When all sides agreed two weeks ago to keep the video tape private, a no-nonsense judge publicly sent Lohan an unmistakable message. "This case does involve jail time. Period," Judge Keith Schwartz said last month.
But legal experts say that if the key piece of the prosecution's evidence is now tainted, it may be the judge who receives an unmistakable message.
"He seems to have boxed himself into a corner without giving the opportunity to even listen to whatever evidence may be coming," former prosecutor Robin Sax told "Good Morning America."
A website created by a Beverly Hills, Calif., software company claimed to have "exclusive license" to the surveillance tape of Lindsay Lohan in the Venice Beach jewelry store where she allegedly stole a $2,500 necklace.
On the web site, necklacevideo.com, is a statement that it will stream segments of the video, although no date or time is given.
"Speculation as to what occurred that day has been the subject of intense rumor in the media and elsewhere," a statement on the website said. "Many individuals want to be able to see the video streams from the jewelry store's surveillance cameras, and we have obtained the exclusive license for them.
"The tapes speak for themselves," said the statement on the site, which was credited to the Spencer Company, a Beverly Hills, Calif., software company.

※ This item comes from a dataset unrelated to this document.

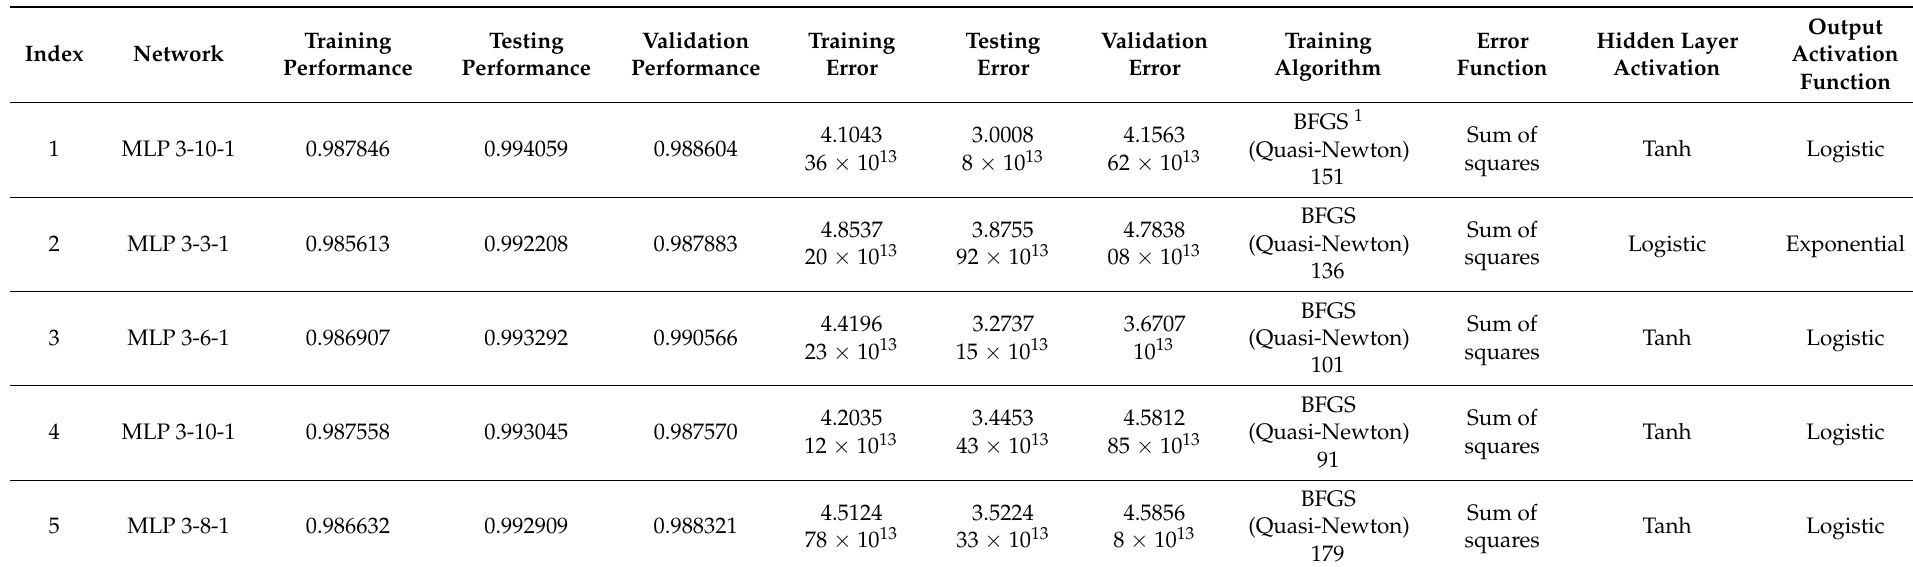
Table 2. Retained neural networks from Experiment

Cristopher Spencer, the president of The Spencer Company and a spokesperson for the jewelry store, Kamofie & Company, said the company decided to release the tape due to media interest and concerns that the media was mischaracterizing its contents.

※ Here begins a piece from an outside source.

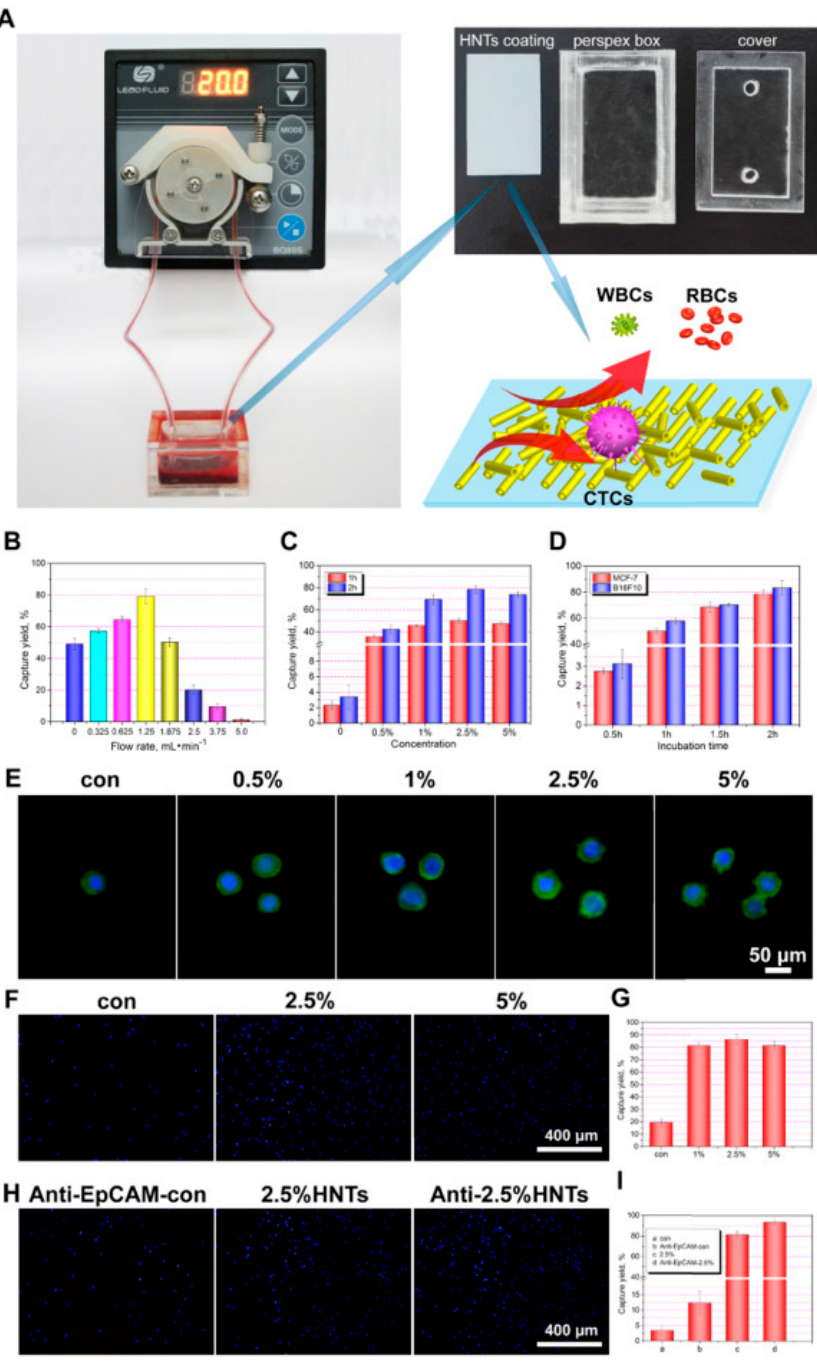
Figure 5. The photo of a circulating device with a peristaltic pump and the schematic diagram of cell capture from whole blood ( A ). The capture yield to MCF-7 cells with different flow rate ( B ). The capture yield to MCF-7 cells with different rough HNTs coating surfaces ( C ). The capture yield to MCF-7 cells at different times ( D ). The Alex Flour 488 and DAPI stained fluorescence microscopy images of captured cells of MCF-7 on the different coatings for 2 h ( E ). The DAPI stained fluorescence microscopy images showing that the MCF-7 cells captured by different coating surfaces under dynamic shear conditions for 1 h and then standing for another 2 h ( F ) and quantification of the captured MCF-7 ( G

"The bottom line is we felt there was far too much speculation about the video recording, and that it was right for the public to be able to see the video itself," Spencer said in a statement released to ABCNews.com.
"The jewelry store wanted a bidding war to maximize profits," RadarOnline quotes a source as saying. "They chopped up the sale to different outlets to make as much money as possible."

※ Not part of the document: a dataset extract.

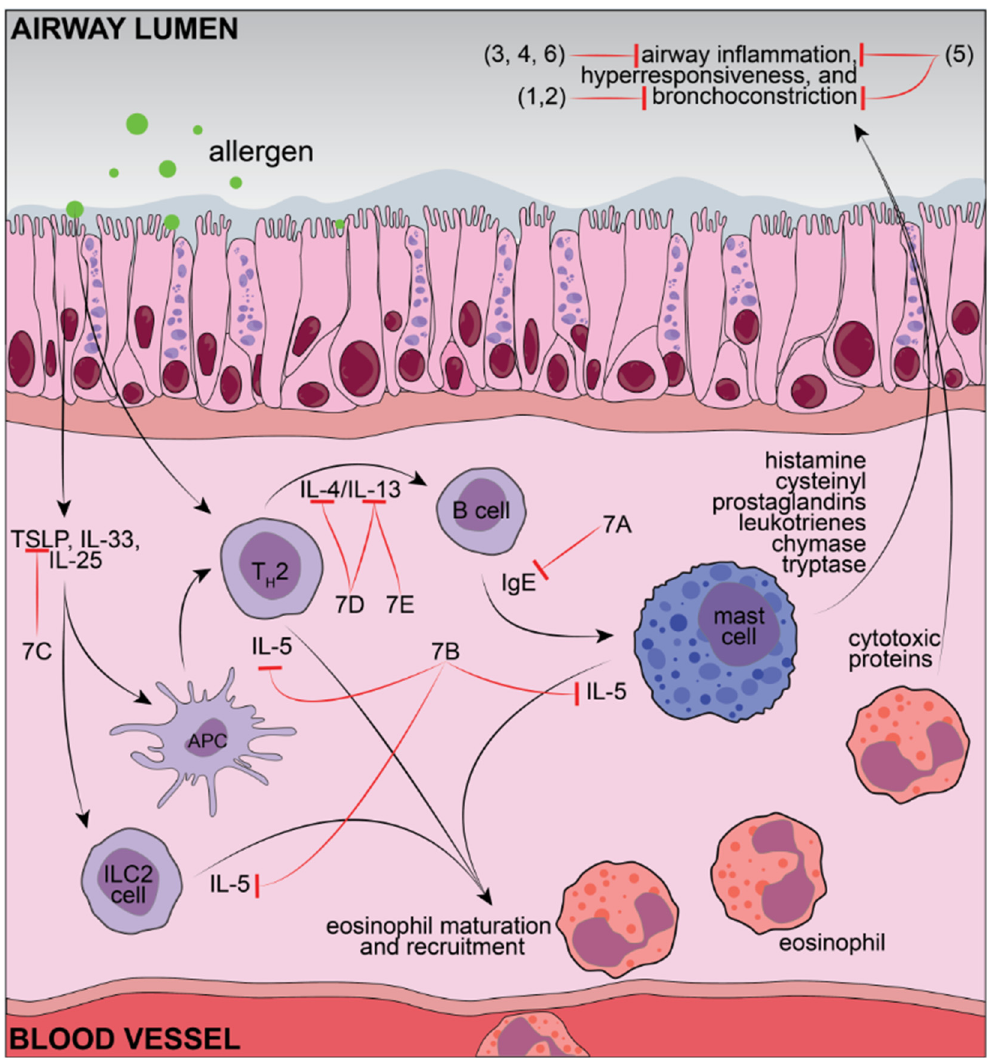
Figure 2. Th2 inflammation in response to allergens in asthma and targets of drugs currently used in the treatment of allergic asthma for humans: (1) Short-acting bronchodilators ( β 2-agonists; albuterol, pirbuterol, and levalbuterol) and antimuscarinics (ipratropium bromide) inhibit bronchoconstriction; (2) Long-acting bronchodilators ( β 2-agonists; salmeterol, formoterol, vilanterol, and isoproterenol) and muscarinic antagonists (tiotropium bromide) inhibit bronchoconstriction; (3) Inhaled corticosteroids (fluticasone propionate, budesonide, mometasone, beclomethasone, and ciclesonide) inhibit inflammatory response; (4) Leukotriene modifiers (zafirlukast, montelukast, and zileuton) inhibit hyperresponsiveness and inflammatory response; (5) Theophylline inhibits bronchoconstriction and inflammatory response; (6) Systemic corticosteroids (prednisone and methylprednisolone) inhibit inflammatory response; (7) Monoclonal antibodies (7A) omalizumab (anti-IgE), (7B) mepolizumab, reslizumab, and benralizumab (anti-IL-5), (7C) tezepelumab (anti-TSLP), (7D) dupilumab (anti -IL-4/IL-13), and (7E) lebrikizumab (anti-IL-13; not approved for asthma so far) inhibit specific signaling pathways related to Th2 inflammatory response. Figure was designed in Adobe Illustrator 2023 (Adobe©, San Jose, CA, USA).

"Entertainment Tonight" obtained stills taken from the video, which shows Lohan in a black top trying on jewelry, with a video timestamp of Jan. 21, 2011.
The celebrity news show said it will air footage of the actress' shopping trip today.
Lohan's only public comments have been to the TV show "Extra," saying she is embarrassed by the legal spectacle.
"I don't like the attention," she said on Extra. "I don't want that, I want my attention to come through my films, from the work that I'm doing."
But on "Saturday Night Live," hosted by Miley Cyrus, Lindsay Lohan remained ever so close to the center of attention.
"Things are great, my new movie 'Herbie' opened 68 months ago and the Los Angeles court house just gave me my own parking spot … winning," an actress playing Lohan said.
The Los Angeles District Attorney's Office formally charged Lohan with felony grand theft Feb. 9. If convicted, Lohan could go to California state prison for up to three years. The actress will be back in front of Judge Schwartz Thursday.